25 January 2010


All mine: A brand-new pair of Croker S2 Superlights with standard stiffness, 288 cm median length, Slick blade, Mk3 asymmetric sleeves, adjustable carbon handles and standard grip size. Yay!  Only problem: How do I get them to the boathouse…?

London-Edinburgh-London 2009, the prologue II...

LEL - the prologue part II

Tuesday morning I boarded the train for Portsmouth (via Crediton, Exeter St. Davids and Southampton) and Tuesday afternoon I was in Portsmouth.  The train took me right down to the Harbor and I walked down to the Gunwharf Quays. The Gunwharf Quays are the old gunwharfs(!), where the once so majestic British Navy would be outfitted with guns, gunpowder, biscuits, rum, bullets, shanghaied sailors, opium, prostitutes and whatever else was needed to run an empire.  Nowadays it is full of fancy shops and small ugly hotdog stands.

There were plenty of memorabilia left from the golden old days when the Brits ruled the 7 seas and everything inbetween: HMS Warrior , HMS Victory, which Nelson, the scoundrel, used to defeat the Glorious Danish Navy in the Battle of Copenhagen 2 April 1801 . Maybe I could smuggle some gunpowder onboard and, if placed in the right locations, finally get some revenge for the defeat...?

But first I had to meet Kathryn for a beer or several (well, it was a given that it would be several; only question was the time between them). After some serious txting Bar 38  was chosen as a starting point and I sat down in an enormous chair shaped like a crown, waiting for her to get off work.  While waiting I had a Fosters , and then another when she showed up.  After chatting for a bit about what had happened since last time we saw each other (15 months), we dropped off my stuff at her place on the outskirts of town and I had a Carlsberg from her fridge.  She had a nice view of the tidal channels and the mudflats in front of her apartment, something I could appreciate with my sedimentology background. 

Then we were off to an Indian restaurant for some typical classic British food - the curry - and a seriously sized Cobra beer. After dinner we walked along the now most empty Gunwharf but ended up in The Old Customs House , where 2 Seafarers Ale ended their life in my lager-lined stomach. At midnight the establishment decided it was time to close down, so despite our reluctance to leave we had to, although we were the absolute last to haul ourselves out of there. Then it was back in a taxi to Kathryn’s place and off to bed before next mornings most delicious treat - a fried brekkie from a greasy spoon on the waterfront. It wasn’t Mike’s Bites - it was almost better (!) and I left Portsmouth for Bangor with a happy stomach and liver.  

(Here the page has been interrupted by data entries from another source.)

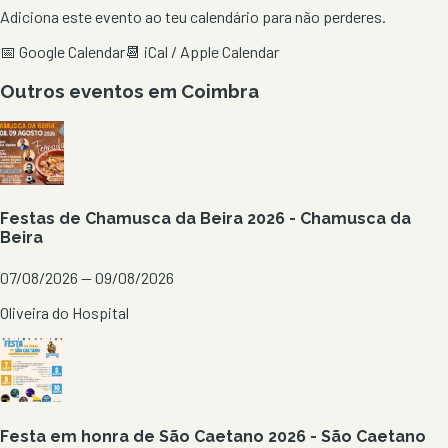
Adiciona este evento ao teu calendário para não perderes.
📅 Google Calendar
📆 iCal / Apple Calendar
Outros eventos em
Coimbra
Festas de Chamusca da Beira 2026 - Chamusca da
Beira
07/08/2026 — 09/08/2026
Oliveira do Hospital
Festa em honra de São Caetano 2026 - São Caetano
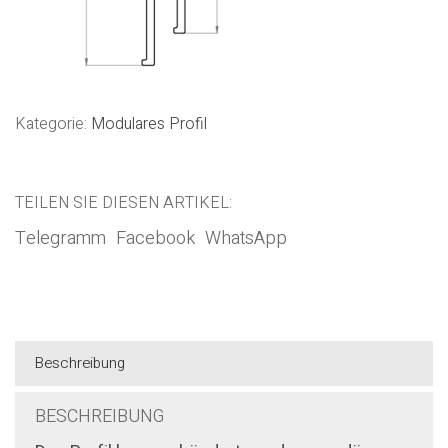
Kategorie:
Modulares Profil
TEILEN SIE DIESEN ARTIKEL:
Telegramm
Facebook
WhatsApp
Beschreibung
BESCHREIBUNG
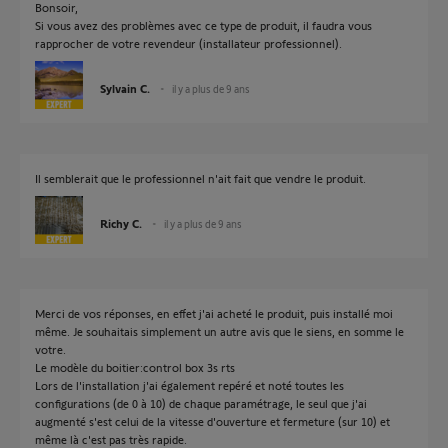
Bonsoir,
Si vous avez des problèmes avec ce type de produit, il faudra vous
rapprocher de votre revendeur (installateur professionnel).
Sylvain C.
il y a plus de 9 ans
Il semblerait que le professionnel n'ait fait que vendre le produit.
Richy C.
il y a plus de 9 ans
Merci de vos réponses, en effet j'ai acheté le produit, puis installé moi
même. Je souhaitais simplement un autre avis que le siens, en somme le
votre.
Le modèle du boitier:control box 3s rts
Lors de l'installation j'ai également repéré et noté toutes les
configurations (de 0 à 10) de chaque paramétrage, le seul que j'ai
augmenté s'est celui de la vitesse d'ouverture et fermeture (sur 10) et
même là c'est pas très rapide.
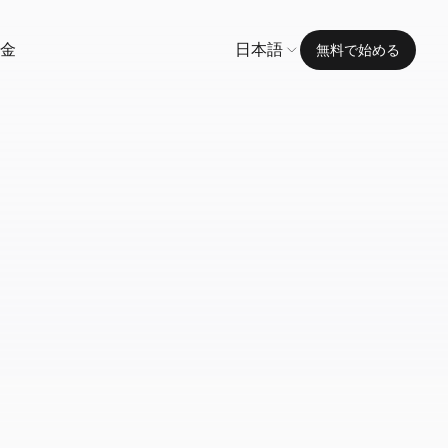
金
日本語
無料で始める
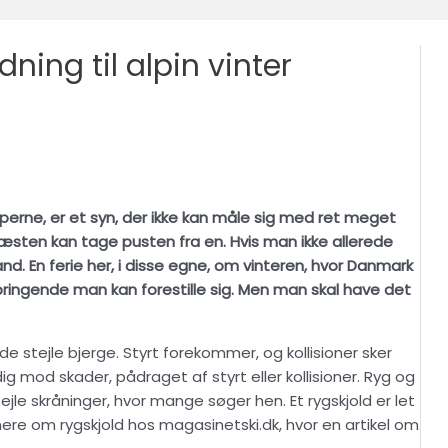
ing til alpin vinter
lperne, er et syn, der ikke kan måle sig med ret meget
æsten kan tage pusten fra en. Hvis man ikke allerede
nd. En ferie her, i disse egne, om vinteren, hvor Danmark
bringende man kan forestille sig. Men man skal have det
 de stejle bjerge. Styrt forekommer, og kollisioner sker
ig mod skader, pådraget af styrt eller kollisioner. Ryg og
le skråninger, hvor mange søger hen. Et rygskjold er let
re om rygskjold hos magasinetski.dk, hvor en artikel om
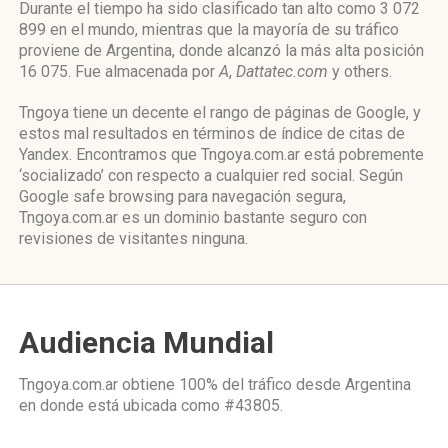
Durante el tiempo ha sido clasificado tan alto como 3 072
899 en el mundo, mientras que la mayoría de su tráfico
proviene de Argentina, donde alcanzó la más alta posición
16 075. Fue almacenada por
A
,
Dattatec.com
y others.
Tngoya tiene un decente el rango de páginas de Google, y
estos mal resultados en términos de índice de citas de
Yandex. Encontramos que Tngoya.com.ar está pobremente
‘socializado’ con respecto a cualquier red social. Según
Google safe browsing para navegación segura,
Tngoya.com.ar es un dominio bastante seguro con
revisiones de visitantes ninguna.
Audiencia Mundial
Tngoya.com.ar obtiene 100% del tráfico desde
Argentina
en donde está ubicada como
#43805.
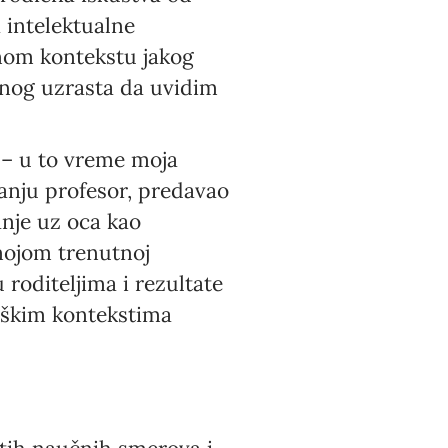
a intelektualne
anom kontekstu jakog
nog uzrasta da uvidim
e – u to vreme moja
anju profesor, predavao
nje uz oca kao
mojom trenutnoj
oditeljima i rezultate
loškim kontekstima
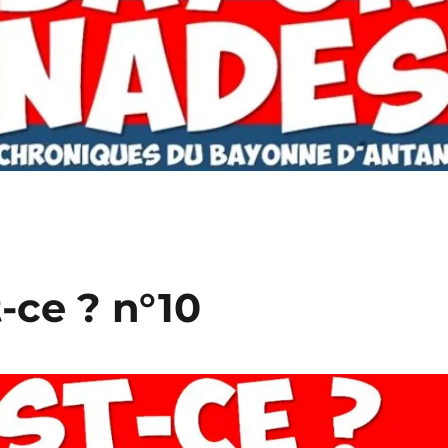
-ce ? n°10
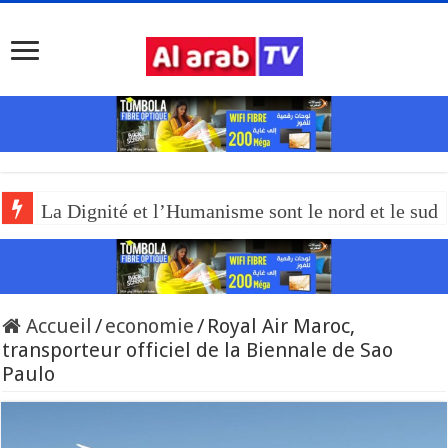
La Dignité et l’Humanisme sont le nord et le sud
Accueil
/
economie
/
Royal Air Maroc,
transporteur officiel de la Biennale de Sao
Paulo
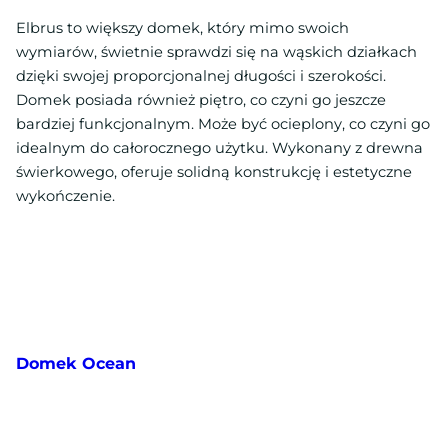
Elbrus to większy domek, który mimo swoich
wymiarów, świetnie sprawdzi się na wąskich działkach
dzięki swojej proporcjonalnej długości i szerokości.
Domek posiada również piętro, co czyni go jeszcze
bardziej funkcjonalnym. Może być ocieplony, co czyni go
idealnym do całorocznego użytku. Wykonany z drewna
świerkowego, oferuje solidną konstrukcję i estetyczne
wykończenie.
Domek Ocean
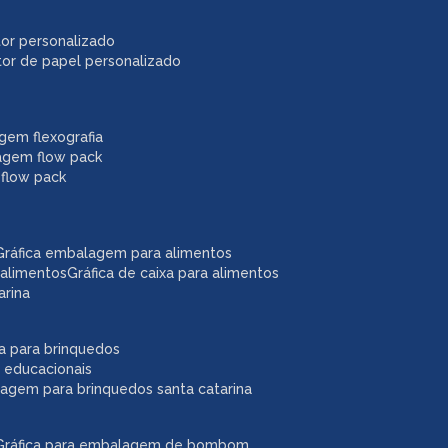
itor personalizado
itor de papel personalizado
agem flexografia
agem flow pack
 flow pack
gráfica embalagem para alimentos
 alimentos
gráfica de caixa para alimentos
arina
ixa para brinquedos
 educacionais
lagem para brinquedos santa catarina
gráfica para embalagem de bombom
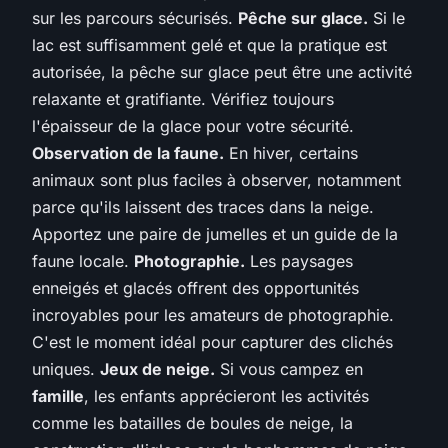
sur les parcours sécurisés.
Pêche sur glace.
Si le
lac est suffisamment gelé et que la pratique est
autorisée, la pêche sur glace peut être une activité
relaxante et gratifiante. Vérifiez toujours
l'épaisseur de la glace pour votre sécurité.
Observation de la faune.
En hiver, certains
animaux sont plus faciles à observer, notamment
parce qu'ils laissent des traces dans la neige.
Apportez une paire de jumelles et un guide de la
faune locale.
Photographie.
Les paysages
enneigés et glacés offrent des opportunités
incroyables pour les amateurs de photographie.
C'est le moment idéal pour capturer des clichés
uniques.
Jeux de neige.
Si vous campez en
famille
, les enfants apprécieront les activités
comme les batailles de boules de neige, la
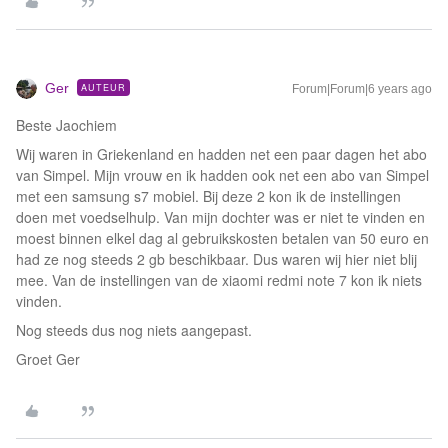
Ger
AUTEUR
Forum|Forum|6 years ago
Beste Jaochiem
Wij waren in Griekenland en hadden net een paar dagen het abo
van Simpel. Mijn vrouw en ik hadden ook net een abo van Simpel
met een samsung s7 mobiel. Bij deze 2 kon ik de instellingen
doen met voedselhulp. Van mijn dochter was er niet te vinden en
moest binnen elkel dag al gebruikskosten betalen van 50 euro en
had ze nog steeds 2 gb beschikbaar. Dus waren wij hier niet blij
mee. Van de instellingen van de xiaomi redmi note 7 kon ik niets
vinden.
Nog steeds dus nog niets aangepast.
Groet Ger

Tally for the 20 hours or so I spent in Portsmouth: 2 Foster’s, 1 Carlsberg, 1 Cobra and 2 Seafarers Ale, roughly on par when compared with my time spent in Crediton. What was not on par was the train fare for my trip Portsmouth-London-Bangor-London-(Portsmouth), which were cheaper than any other return trip option to get me to London after visiting Bangor. However, it still came to bloody 97 quid for second class tickets!  Normally one should be able to get a flight from the UK to Mallorca and back for that kind of money, but unfortunately I wasn’t going to Mallorca. I was going to Bangor. To visit friends. So I had to pay. And with a lighter wallet I was on my way to the green pastures of NW-Wales and the slate-grey streets of Bangor.